Have you ever seen a 6600 mmr protoss lose 7 void rays for free when avoiding that outcome is as simple as clicking once? You say zergs and terrans make these kinds of mistakes but we all know that isn’t true. Top protoss make absolutely massive mistakes, and these mistakes are totally unforced errors – things that the protoss has complete control to avoid and despite this he allows them to happen. It’s easy for Hero to avoid that mistake had he had a little more apm. ZeRgS ApM iS InFlaTeD.

Also lol @ you accusing me of tunnel visioning. You’re talking to the guy who double and triple checks and questions every assumption he makes before ever taking a position publicly.

What’s funny about losing 7 voids to bile is that zergs dodge bile all game in roach v roach wars in zvz. So we can do a side by side comparison to see if zergs do make the same quantity & severity of mistakes as the protoss. You claim they do.

I’ve never once seen a zerg lose 7 vipers to biles. Mabye 7 broods? Nope, never seen that one, either. But I have seen a toss lose 7 void rays to 1 bile. It’s blindingly obvious that there’s a big skill difference in the pro scene between protoss and zergs. Normally I wouldn’t care about it, but they keep buffing protoss to compensate for this & it’s made sc2 unplayable. Because protoss is OP, they dominated grandmaster to where half your games are vs protoss and every single one is a nightmare. He can play sloppy, doesn’t matter, wins anyway. You play perfectly, doesn’t matter, you lose anyway.

I told my stream I wouldn’t be streaming regularly until they fixed this issue. Went from 1 stream every 3 days to 1 stream a month. Still waiting. Likely, other streamers are too. Snake is constantly whining about toss. No no, we’re all wrong / crazy because “[insert superstitious nonsense here about how zerg is op cuz serral]”. Nah, we’re reasonable people with a reasonable position and shame on you guys for trying to gaslight us. Nerf toss or sc2’s popularity is going to fall off a cliff because zergs will simply quit the game.

• _Extracted information_
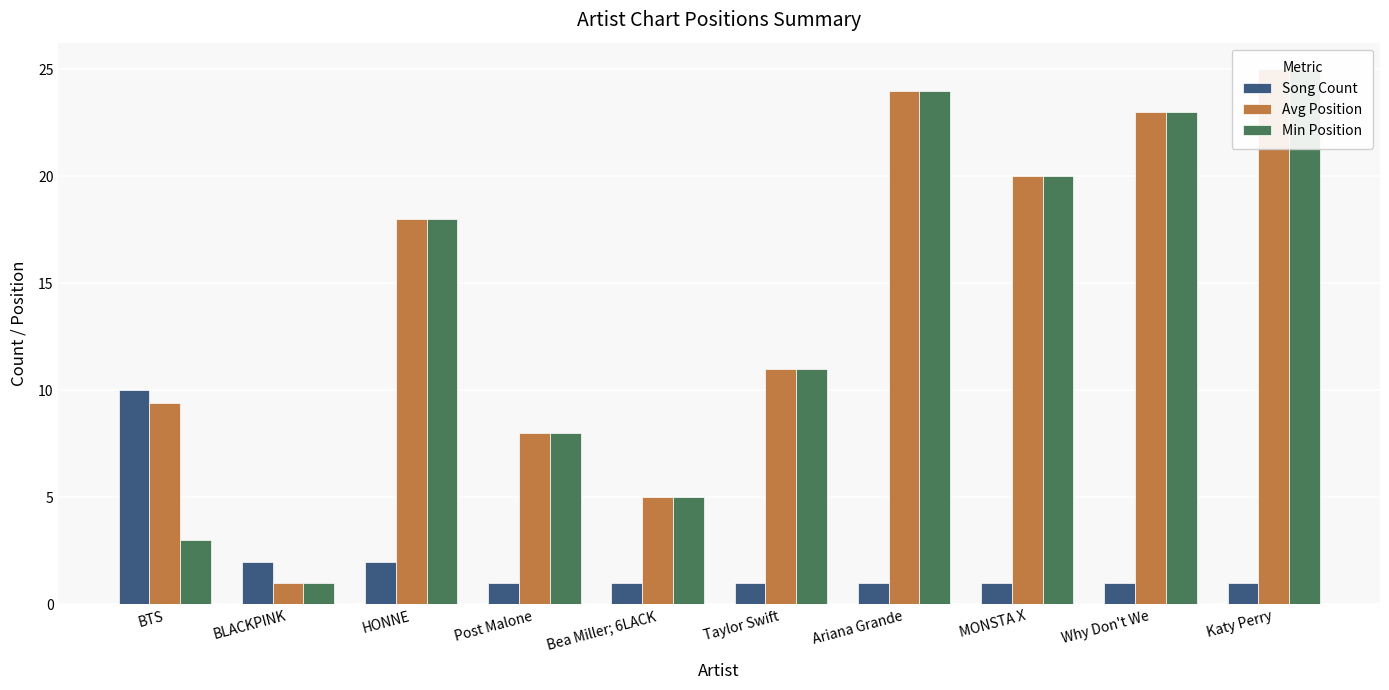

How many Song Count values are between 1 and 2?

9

==

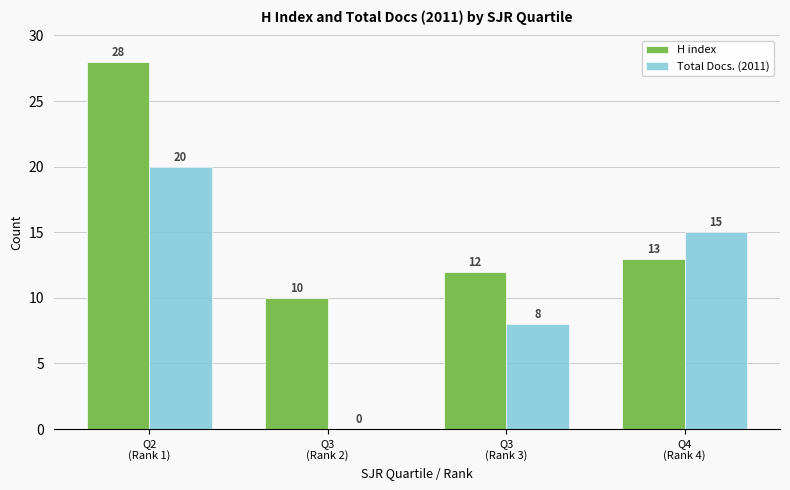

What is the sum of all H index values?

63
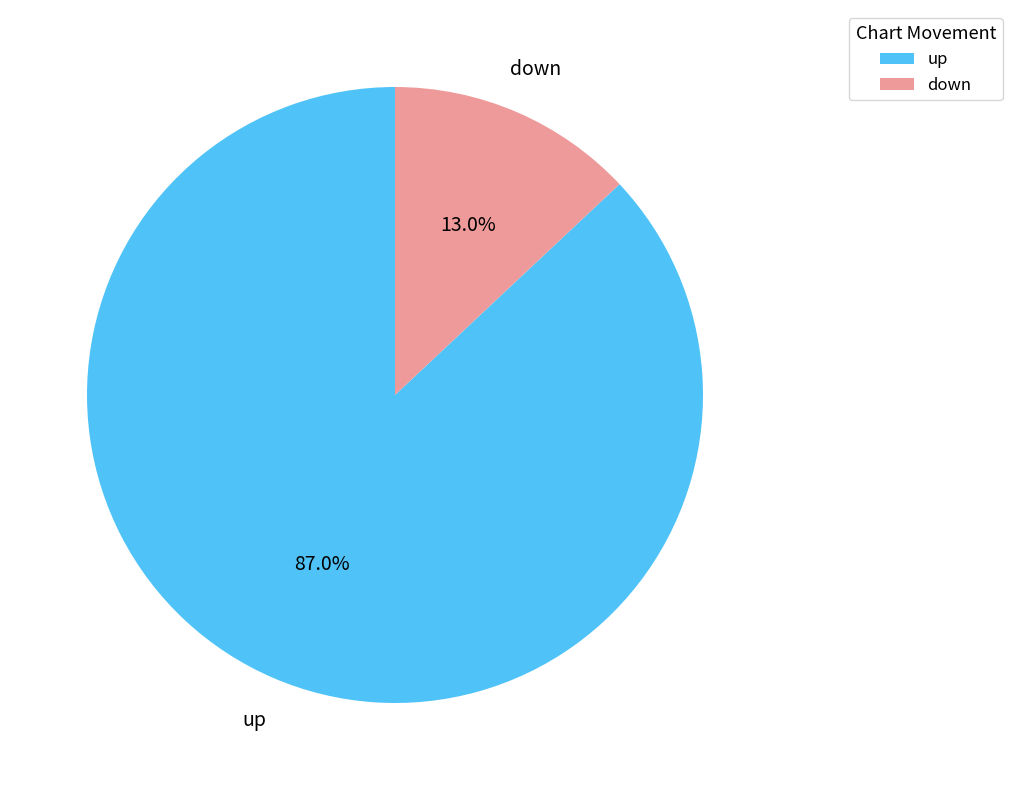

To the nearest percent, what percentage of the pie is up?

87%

• _Aim of the exercise_
Summarize the text on protoss mistakes and game balance in two sentences.

• _Result for this task_
The writer argues that top protoss players make massive unforced errors, such as losing seven void rays to one bile, which the writer has never seen zergs make, and says this shows a big skill difference between protoss and zergs in the pro scene. The writer says protoss keeps being buffed to compensate, making the game unplayable, has cut streaming from once every three days to once a month until it is fixed, and warns that unless protoss is nerfed, zergs will quit.